Paul
Goble
Staunton, September 15 – Many in the
West view what Vladimir Putin has done in Ukraine as some kind of “anomaly”
that he can correct and then cooperation between Moscow and the West can be
restored to what it was, but Putin’s actions are making that position ever
harder to sustain, according to Marcin Zaborowski.
In an article in Warsaw’s “Gazeta
Wyborcza,” the distinguished head of Poland’s Institute for International
Relations says that this Western deference to Moscow has been a feature of most
of the last two decades despite various actions by Russia that should have
called it into question (wyborcza.pl/1,75968,16627302,Rosja__nowy_wrog_Zachodu_.html;
available in Russian at inosmi.ru/world/20140914/222984883.html).
When NATO took the decision to
expand the alliance eastward, Zaborowski notes, it “at one and the same time
signed an act of cooperation with Russia which de facto created two categories
of members”: those where NATO forces already were and those where they would
not be put “in order not to anger Moscow.”
In the 17 years since that time, the
Western alliance has tried various means “to show Russia that it very much
wants to have friendly relations,” but the Kremlin has not been mollified and
has only demanded “a further softening of NATO’s position,” something some in the
alliance have supported.
However, the Polish expert says, “Russia’s
aggression against Ukraine has led to a change in the situation.” The alliance could not ignore what Putin has
done, but some in the West nonetheless continue to believe that “the actions of
Russia are an anomaly” and that if Putin backs off, everything can go back to
where it was.
The NATO summit at Newport clearly
showed that “this position has undergone a change” and thus “we can speak now
about a transformation of the very approach to Russia” more generally.
“The largest countries of the West
recognized,” the Polish expert says, “that Moscow has become their opponent and
that the alliance must oppose it.” That represents a turning point, even if
there were few concrete steps to follow it up. Many in Eastern Europe were
unhappy that the alliance did not announce new bases, and the Ukrainians were
clearly disappointed.
Given that, one might ask,
Zaborowski says, “what difference it makes that NATO recognizes the Kremlin as
a threat if it doesn’t take serious military actions.” The difference, he
argues, is that there has been a mental shift and “for a patient to begin to
cure himself, in the first instance, he must acknowledge to himself that he is
ill.”
“This still doesn’t mean that NATO
is ready to move toward a cure,” he continues, “but it is beginning to
recognize threats and demonstrated in Newport a true understanding of its own
weaknesses. But the patient is still vacillating as to whether he needs a cure …

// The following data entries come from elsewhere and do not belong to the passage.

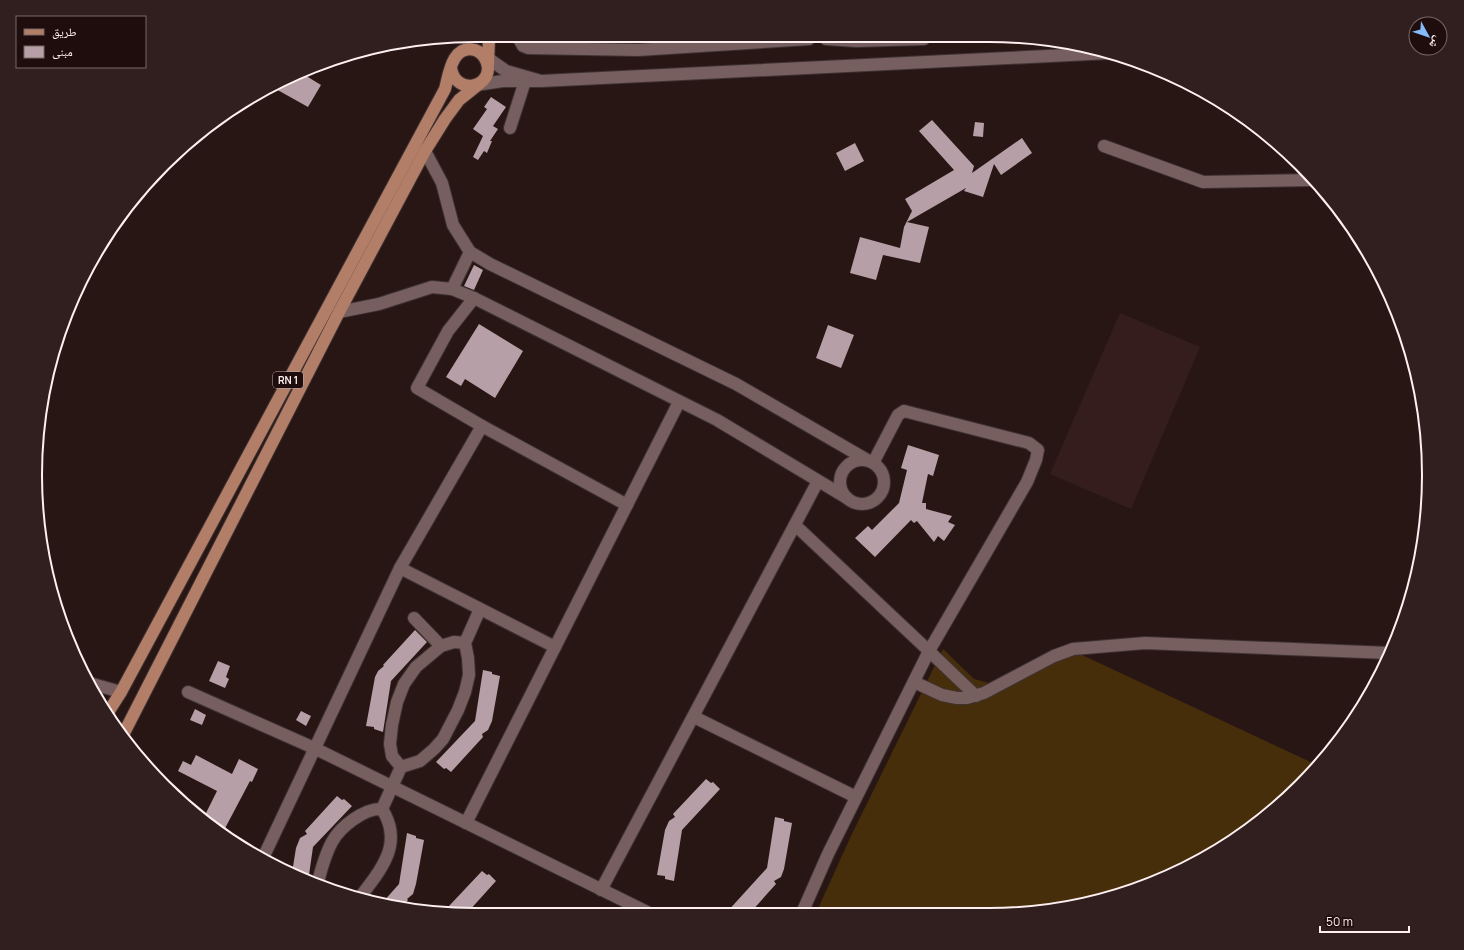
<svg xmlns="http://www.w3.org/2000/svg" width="1464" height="950" viewBox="0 0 1464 950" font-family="Manrope,'Noto Naskh Arabic',sans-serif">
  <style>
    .built { fill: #361d1d }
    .grass { fill: #462e0b }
    .building { fill: #b69fa7 }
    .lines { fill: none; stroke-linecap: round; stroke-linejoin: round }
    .minor-casing { stroke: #3f3232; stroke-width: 14 }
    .major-casing { stroke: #3f3232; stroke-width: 14 }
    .minor { stroke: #765f5e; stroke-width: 12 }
    .major { stroke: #b37e68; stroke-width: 12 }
    .labels { text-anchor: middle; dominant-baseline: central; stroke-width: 4; stroke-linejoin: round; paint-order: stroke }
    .shield { fill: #1e0d0c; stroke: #bbacac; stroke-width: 1 }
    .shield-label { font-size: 10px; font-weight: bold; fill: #fef0f0 }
    .rim { fill: none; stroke: #fef0f0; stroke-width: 2 }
  </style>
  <rect width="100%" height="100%" fill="#281615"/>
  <!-- built -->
  <polygon class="built" points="1120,313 1200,347 1131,509 1050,474"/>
  <!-- grass -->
  <polygon class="grass" points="943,649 974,679 1000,686 1061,656 1080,654 1319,766 1257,824 1184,870 1103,900 1018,914 816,913 851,836"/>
  <!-- building -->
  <g class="building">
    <polygon points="303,74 321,85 308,107 274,88"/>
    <polygon points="491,97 506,107 493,126 498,129 490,141 492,141 487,153 484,151 478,160 473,157 483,136 473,129 487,109 484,107"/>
    <polygon points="932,120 974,166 972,173 1022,138 1032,153 1001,175 994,164 983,197 964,191 966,188 907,222 929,227 920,263 883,255 876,280 850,273 860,237 900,248 904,227 912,211 905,199 954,170 919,131"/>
    <polygon points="975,122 984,123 983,137 973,136"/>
    <polygon points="855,143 864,161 845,171 836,153"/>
    <polygon points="474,265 483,270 474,290 464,286"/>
    <polygon points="479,324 523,351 495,398 465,379 461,386 446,377"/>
    <polygon points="828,325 854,335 841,368 816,358"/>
    <polygon points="908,445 939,455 933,476 928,474 922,503 926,503 926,509 952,516 948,522 955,525 944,541 938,536 934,542 917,521 914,523 911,520 875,557 855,538 868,526 872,530 899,503 907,470 901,468"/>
    <polygon points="415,630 427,642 391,681 383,732 374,729 374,727 366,726 375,677 378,671 384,666 383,665"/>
    <polygon points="218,661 230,666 226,677 229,679 225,688 209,681"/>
    <polygon points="483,670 492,672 492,674 500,676 492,721 488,730 482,734 483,737 451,772 446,768 444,769 436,762 475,721"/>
    <polygon points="195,709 206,715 202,725 190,720"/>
    <polygon points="301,711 311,716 306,726 296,720"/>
    <polygon points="196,755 232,774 239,759 258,769 252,782 250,781 222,834 203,819 217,791 178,771 183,761 191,765"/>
    <polygon points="706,779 711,783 713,782 720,789 682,830 674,881 665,879 665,876 657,875 665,830 669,821 675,817 673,814"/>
    <polygon points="337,796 342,800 344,799 352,806 313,847 308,882 306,881 292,873 296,848 300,838 307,834 305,831"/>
    <polygon points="775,817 784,819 784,821 792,823 784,869 781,877 774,881 776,884 750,913 726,913 767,868"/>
    <polygon points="407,833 416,836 416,838 424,840 416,884 413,894 407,899 408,900 402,907 383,902 399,884"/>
    <polygon points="482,871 487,875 489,874 496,881 468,912 453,911 449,906"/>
  </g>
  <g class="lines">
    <defs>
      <g id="minor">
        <polyline points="519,39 523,46 528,48 638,50 809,39"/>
        <polyline points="826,39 856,41 924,39"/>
        <polyline points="541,81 1110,53"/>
        <polyline points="476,85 503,81 541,81 506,71 482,54"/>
        <polyline points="510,128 526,78"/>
        <polyline points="1104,146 1203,182 1313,180"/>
        <polyline points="425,151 442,183 453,225 470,252 490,264 736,384 869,461"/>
        <polyline points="452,289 470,252"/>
        <polyline points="339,312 379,304 432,287 452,289 474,298 717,420 847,498"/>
        <polyline points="482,426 627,505"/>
        <circle cx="862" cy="482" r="22"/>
        <polyline points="795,525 929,651 976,696"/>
        <polyline points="400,568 555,647"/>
        <polyline points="414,618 441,646"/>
        <polyline points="465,643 454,642 441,646 416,667 404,684 397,702 392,725 390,744 392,756 401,767 420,761 434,749 443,739 458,710 465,692 469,675 468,658 465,643 480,609"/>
        <polyline points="914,682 942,695 957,698 967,698 984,693 1054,656 1073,649 1145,643 1389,653"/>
        <polyline points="89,683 121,692"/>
        <polyline points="188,692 314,748 647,912"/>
        <polyline points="694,717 856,797"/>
        <polyline points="382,809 401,767"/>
        <polyline points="466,823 679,402"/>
        <polyline points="263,858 400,568 482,426 417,388 448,331 474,298"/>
        <path d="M318,885C319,874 327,851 332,842C340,827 364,808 382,809C404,844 381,869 361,896"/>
        <polyline points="601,890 818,481"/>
        <polyline points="802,913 828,854 929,651 1027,482 1036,460 1038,450 1029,443 904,411 898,415 873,463"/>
      </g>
      <g id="major">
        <polyline points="488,64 489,39"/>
        <path d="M107,714L121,692L445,89C449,74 452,44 475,50C481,52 485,57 487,63C494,87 456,97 451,68"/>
        <polyline points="123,735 339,312 425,151 445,119 459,100 479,84"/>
      </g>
    </defs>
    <!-- minor casing -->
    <use href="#minor" class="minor-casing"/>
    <!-- major casing -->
    <use href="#major" class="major-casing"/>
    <!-- minor -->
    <use href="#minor" class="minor"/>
    <!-- major -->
    <use href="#major" class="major"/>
  </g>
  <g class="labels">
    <!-- shield labels -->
    <rect class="shield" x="273" y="372" width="30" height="16" rx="3"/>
    <g class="shield-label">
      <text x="288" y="380">RN 1</text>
    </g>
  </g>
  <!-- crop -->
  <path d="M0 0H1464V950H0ZM475 42H989A433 433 0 0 1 1422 475V475A433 433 0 0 1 989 908H475A433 433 0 0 1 42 475V475A433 433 0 0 1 475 42Z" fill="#301f1e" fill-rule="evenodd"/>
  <path class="rim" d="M475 42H989A433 433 0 0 1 1422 475V475A433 433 0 0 1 989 908H475A433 433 0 0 1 42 475V475A433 433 0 0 1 475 42Z"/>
  <!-- legend -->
  <rect x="16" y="16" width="130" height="52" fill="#1e0d0c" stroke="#786867"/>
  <rect x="24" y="29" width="20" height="6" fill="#b37e68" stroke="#786867"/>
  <text x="52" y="36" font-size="12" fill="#fef0f0">طريق</text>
  <rect x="24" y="46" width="20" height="12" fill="#b69fa7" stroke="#786867"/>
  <text x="52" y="56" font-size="12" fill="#fef0f0">مبنى</text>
  <!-- north arrow -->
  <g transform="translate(1428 36) rotate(130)"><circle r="19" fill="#1e0d0c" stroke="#786867"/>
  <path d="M0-3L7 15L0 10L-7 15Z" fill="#85bbfb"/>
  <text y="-6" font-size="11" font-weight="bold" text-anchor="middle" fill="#fef0f0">ش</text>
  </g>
  <!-- scale -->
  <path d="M1320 926v6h89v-6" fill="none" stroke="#fef0f0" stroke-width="2"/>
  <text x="1326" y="926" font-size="12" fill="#fef0f0" stroke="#1e0d0c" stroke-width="3" paint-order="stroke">50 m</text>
</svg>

and [some hope] that the illness will pass on its own.”
At Newport, NATO announced some
steps but they remain only plans, “and even if they are realized, the balance
of forces in the region will not be changed in a principled way.” That disappointed
many of the East Europeans, “but if we received little, then Ukraine besides
words of support did not receive anything.”

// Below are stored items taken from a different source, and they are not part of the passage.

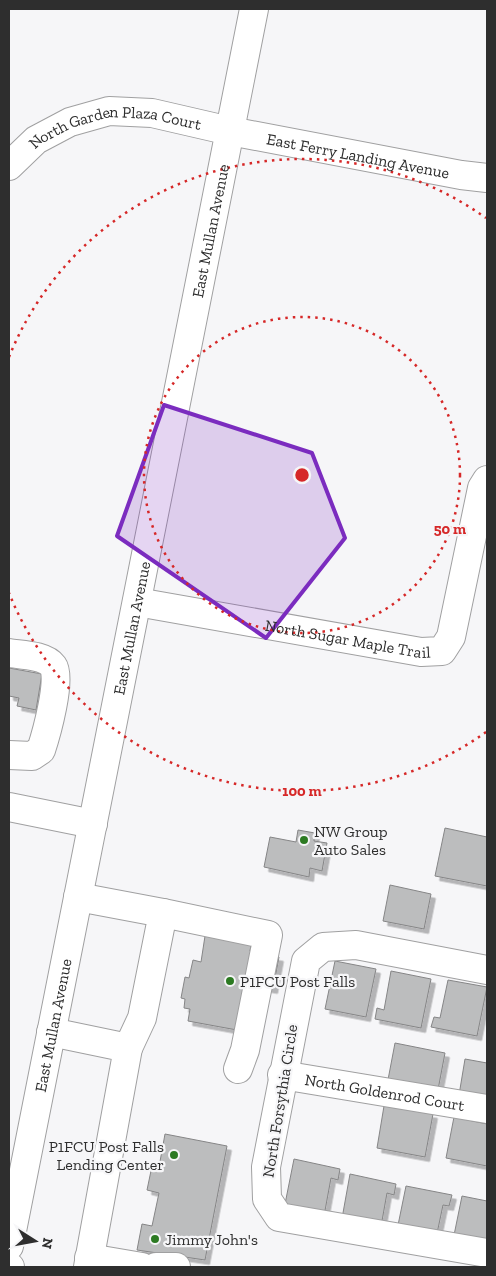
<svg xmlns="http://www.w3.org/2000/svg" width="496" height="1276" viewBox="0 0 496 1276" font-family="'Zilla Slab',serif">
<defs>
<filter id="shadow"><feDropShadow dx="4.5" dy="4.5" stdDeviation="0" flood-color="#0004"/></filter>
</defs>
<rect width="100%" height="100%" fill="#f6f6f8"/>
<path fill="#bcbdbe" stroke="#858586" filter="url(#shadow)" d="M9,668l33,6 -6,36 -19,-4 2,-8 -10,-2z
M445,828l42,9v49l-52,-10z
M298,830l17,3 -1,8 13,2 -5,28 -12,-3 -1,9 -45,-10 6,-30 26,5z
M390,885l41,9 -7,35 -41,-8z
M205,936l46,9 -1,6 29,6 -6,32 -27,-5 -9,46 -49,-9 2,-12 -6,-1 1,-9 -4,-1 4,-21 4,1 4,-18 8,2z
M335,961l41,8 -10,48 -41,-8z
M391,971l40,8 -10,49 -46,-9 2,-11 7,2z
M448,980l39,7 -10,49 -46,-9 3,-10 6,1z
M395,1043l50,10 -8,42 -50,-10z
M465,1059l22,4v43l-29,-5z
M384,1106l49,8 -8,43 -48,-9z
M454,1117l33,7v42l-41,-8z
M165,1134l62,12 -22,114 -68,-10 5,-26 10,2 7,-33 -12,-3 5,-24 7,1z
M294,1159l46,10 -2,11 -7,-2 -7,38 -40,-7z
M350,1174l46,10 -2,11 -7,-2 -7,39 -39,-8z
M406,1186l46,9 -3,11 -6,-1 -8,38 -39,-8z
M462,1196l25,5v51l-35,-7z"/>
<g fill="none" stroke-linecap="round" stroke-linejoin="round">
<defs>
<g id="minor">
<path id="s1" d="M9,166l27,-26 34,-18 39,-11 43,2 78,18 231,44 26,3"/>
<path id="s2" d="M137,602l284,50 21,-1 9,-14 31,-149 5,-8"/>
<path d="M9,653c12,2 36,2 44,13 9,12 -7,69 -12,84l-9,6 -23,-1"/>
<path d="M9,807l84,17"/>
<path d="M78,897l85,16 -21,105 -14,30"/>
<path d="M163,913l105,22 -23,115 -7,19"/>
<path d="M487,970l-131,-25 -33,2 -17,14 -40,206 1,32 12,18 208,36"/>
<path d="M51,1032l77,16 -40,219"/>
<path id="s3" d="M282,1075l205,34"/>
<path d="M89,1258l53,9"/>
<path d="M9,1267h1"/>
<path d="M156,1267h20"/>
</g>
<g id="major">
<path id="s4" d="M9,1246l245,-1237"/>
</g>
</defs>
<use href="#minor" stroke="#a0a0a1" stroke-width="30"/>
<use href="#major" stroke="#a0a0a1" stroke-width="30"/>
<use href="#minor" stroke="#fff" stroke-width="28"/>
<use href="#major" stroke="#fff" stroke-width="28"/>
</g>
<path fill="#7b2cbf" fill-opacity="0.2" stroke="#7b2cbf" stroke-width="4" stroke-linejoin="round" d="M164,405l148,48 33,85 -79,100 -149,-102z"/>
<g fill="none" stroke="#d62828" stroke-width="2.5" stroke-dasharray="2.5 5">
<circle cx="302" cy="475" r="158"/>
<path d="M486 732A316 316 0 0 1 9 593M9 357A316 316 0 0 1 486 218"/>
</g>
<g fill="#2c7a22" stroke="#f6f6f8" stroke-width="2">
<circle cx="304" cy="840" r="5"/>
<circle cx="230" cy="981" r="5"/>
<circle cx="174" cy="1155" r="5"/>
<circle cx="155" cy="1239" r="5"/>
</g>
<g text-anchor="middle" dominant-baseline="central" stroke-width="4.5" stroke-linejoin="round" paint-order="stroke">
<g font-size="16" fill="#2e2e2e" stroke="#f6f6f8">
<text stroke="none"><textPath href="#s1" startOffset="120">North Garden Plaza Court</textPath></text>
<text stroke="none"><textPath href="#s1" startOffset="370">East Ferry Landing Avenue</textPath></text>
<text stroke="none"><textPath href="#s4" startOffset="1035">East Mullan Avenue</textPath></text>
<text stroke="none"><textPath href="#s4" startOffset="630">East Mullan Avenue</textPath></text>
<text stroke="none"><textPath href="#s2" startOffset="214">North Sugar Maple Trail</textPath></text>
<text stroke="none"><textPath href="#s4" startOffset="225">East Mullan Avenue</textPath></text>
<text stroke="none"><textPath href="#s3" startOffset="104">North Goldenrod Court</textPath></text>
<text transform="translate(280 1101) rotate(-81)">North Forsythia Circle</text>
</g>
<g font-size="16" fill="#2e2e2e" stroke="#f6f6f8" text-anchor="start">
<text x="314" y="831">NW Group<tspan x="314" dy="18">Auto Sales</tspan></text>
<text x="240" y="981">P1FCU Post Falls</text>
<text x="164" y="1146" text-anchor="end">P1FCU Post Falls<tspan x="164" dy="18">Lending Center</tspan></text>
<text x="165" y="1239">Jimmy John's</text>
</g>
</g>
<circle cx="302" cy="475" r="8" fill="#d62828" stroke="#f6f6f8" stroke-width="2.5"/>
<g font-size="15" text-anchor="middle" font-weight="bold" fill="#d62828" stroke="#f6f6f8" stroke-width="4.5" stroke-linejoin="round" paint-order="stroke">
<text x="450" y="534">50 m</text>
<text x="302" y="796">100 m</text>
</g>
<rect width="496" height="1276" fill="none" stroke="#2e2e2e" stroke-width="20"/>
<g transform="translate(35 1241) rotate(101)" stroke="#f6f6f8" stroke-width="4" paint-order="stroke">
<path d="M0-4L9 19L0 12L-9 19Z" fill="#2e2e2e"/>
<text y="-8" font-size="14" font-weight="bold" text-anchor="middle" fill="#2e2e2e">N</text>
</g>
</svg>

Ukraine left Newport on its own.
NATO provided only “symbolic” assistance, and as a result, the Polish commentator
says, “Kyiv remains in a gray zone.” In part, this is the fault of the West
which hasn’t moved forward to help it, but in part it is the fault of Ukrainian
elites who until recently weren’t fully committed to joining the West.
After two decades of trying to make
friends with Russia, “the West has begun to understand that [Moscow’s] goal is
not friendship but the restoration of its former strength and opposition to the
West.” And at Newport, “many states for the first time since the end of the
Cold War looked at Moscow with Polish and Baltic eyes.”
That, however, is not enough, Zaborowski says. NATO “must begin to
think not only how to react by the faits accomplis created by Putin but also begin to create such facts on its
own.” And it must recognize that “the
absence of support for Kyiv may even incline the Russian president to further
actions in Ukraine.”
In its absence, “the threat from Russia is moving ever closer to our own
borders,” something that few in the West are yet prepared to recognize.